═══ Task data ═══

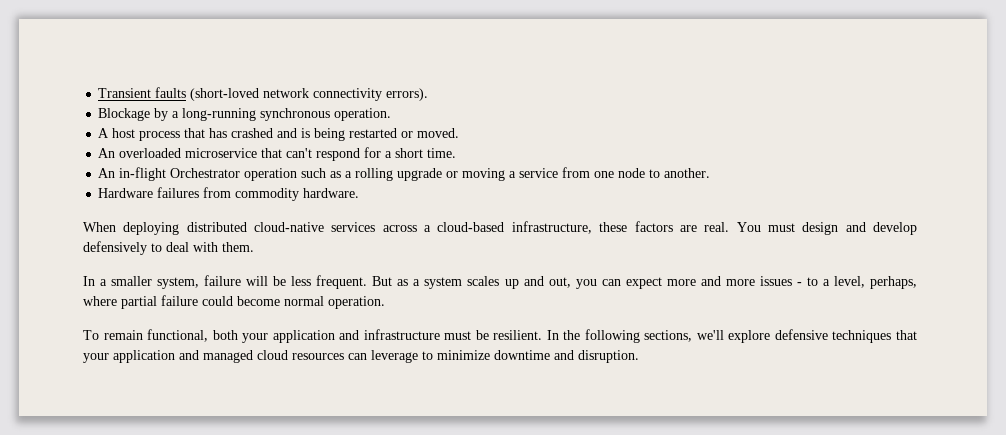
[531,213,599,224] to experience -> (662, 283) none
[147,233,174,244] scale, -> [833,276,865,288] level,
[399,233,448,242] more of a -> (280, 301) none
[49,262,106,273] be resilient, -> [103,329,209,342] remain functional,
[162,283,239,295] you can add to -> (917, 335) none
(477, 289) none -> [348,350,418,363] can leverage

═══

Activity => Pick each line holding the word "none" out of the data and copy it.

Output for this exercise =>
[531,213,599,224] to experience -> (662, 283) none
[399,233,448,242] more of a -> (280, 301) none
[162,283,239,295] you can add to -> (917, 335) none
(477, 289) none -> [348,350,418,363] can leverage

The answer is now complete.